• **DESCRIPTION OF THE TASK**: Reproduce word for word the lines below, beginning with the line that contains "Improving Passenger Safety" and continuing through the line that contains "to collect the rent once a month and", both included. Omit the pictures from your answer.

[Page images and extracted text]
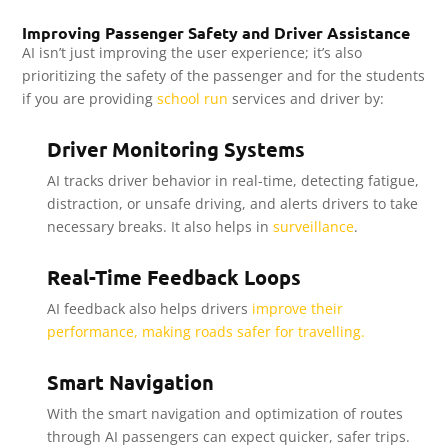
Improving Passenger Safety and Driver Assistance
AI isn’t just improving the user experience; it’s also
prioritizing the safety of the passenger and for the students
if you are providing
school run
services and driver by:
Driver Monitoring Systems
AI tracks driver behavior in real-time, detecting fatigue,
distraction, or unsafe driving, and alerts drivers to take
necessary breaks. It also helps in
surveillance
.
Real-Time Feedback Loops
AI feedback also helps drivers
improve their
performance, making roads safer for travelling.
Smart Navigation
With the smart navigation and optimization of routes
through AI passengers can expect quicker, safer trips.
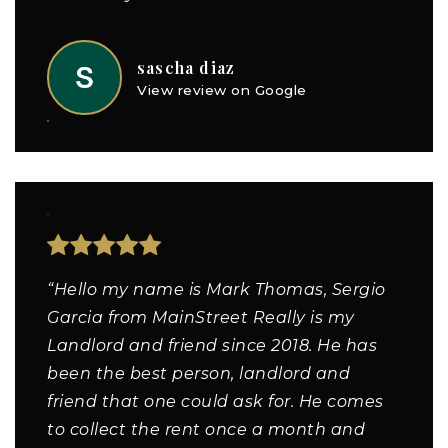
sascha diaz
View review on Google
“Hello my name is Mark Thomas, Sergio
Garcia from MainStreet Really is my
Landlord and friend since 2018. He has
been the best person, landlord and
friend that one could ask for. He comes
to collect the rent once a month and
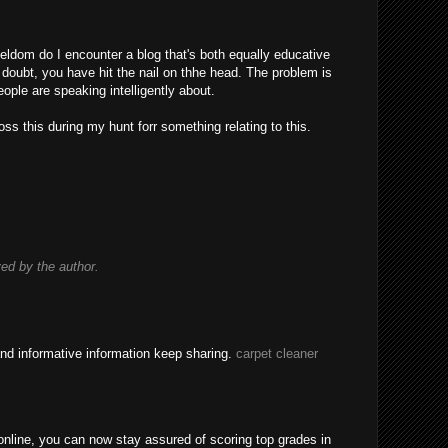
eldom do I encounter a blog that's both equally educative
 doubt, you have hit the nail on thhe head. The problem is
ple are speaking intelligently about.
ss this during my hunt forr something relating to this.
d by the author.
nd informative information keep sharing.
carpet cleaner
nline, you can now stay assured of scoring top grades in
---
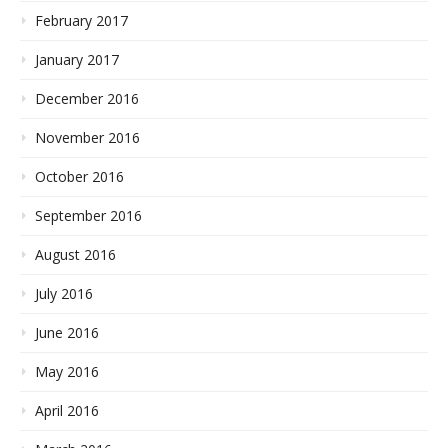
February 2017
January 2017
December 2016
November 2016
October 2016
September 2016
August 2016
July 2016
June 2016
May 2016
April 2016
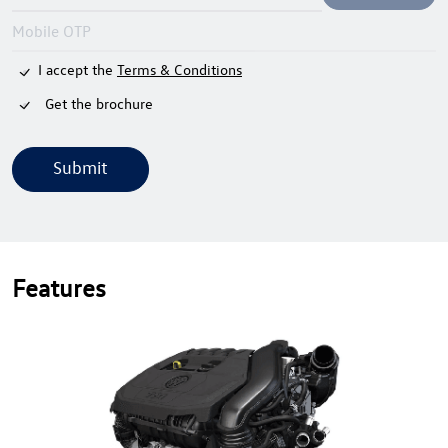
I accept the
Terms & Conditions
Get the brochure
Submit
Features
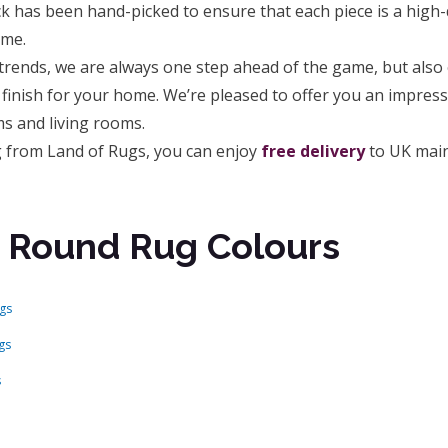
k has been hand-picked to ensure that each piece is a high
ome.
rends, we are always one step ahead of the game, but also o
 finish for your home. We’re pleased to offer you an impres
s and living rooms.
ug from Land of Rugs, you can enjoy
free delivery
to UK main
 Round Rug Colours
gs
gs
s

• **EXERCISE SOLUTION**:
Improving Passenger Safety and Driver Assistance
AI isn’t just improving the user experience; it’s also
prioritizing the safety of the passenger and for the students
if you are providing
school run
services and driver by:
Driver Monitoring Systems
AI tracks driver behavior in real-time, detecting fatigue,
distraction, or unsafe driving, and alerts drivers to take
necessary breaks. It also helps in
surveillance
.
Real-Time Feedback Loops
AI feedback also helps drivers
improve their
performance, making roads safer for travelling.
Smart Navigation
With the smart navigation and optimization of routes
through AI passengers can expect quicker, safer trips.
sascha diaz
View review on Google
“Hello my name is Mark Thomas, Sergio
Garcia from MainStreet Really is my
Landlord and friend since 2018. He has
been the best person, landlord and
friend that one could ask for. He comes
to collect the rent once a month and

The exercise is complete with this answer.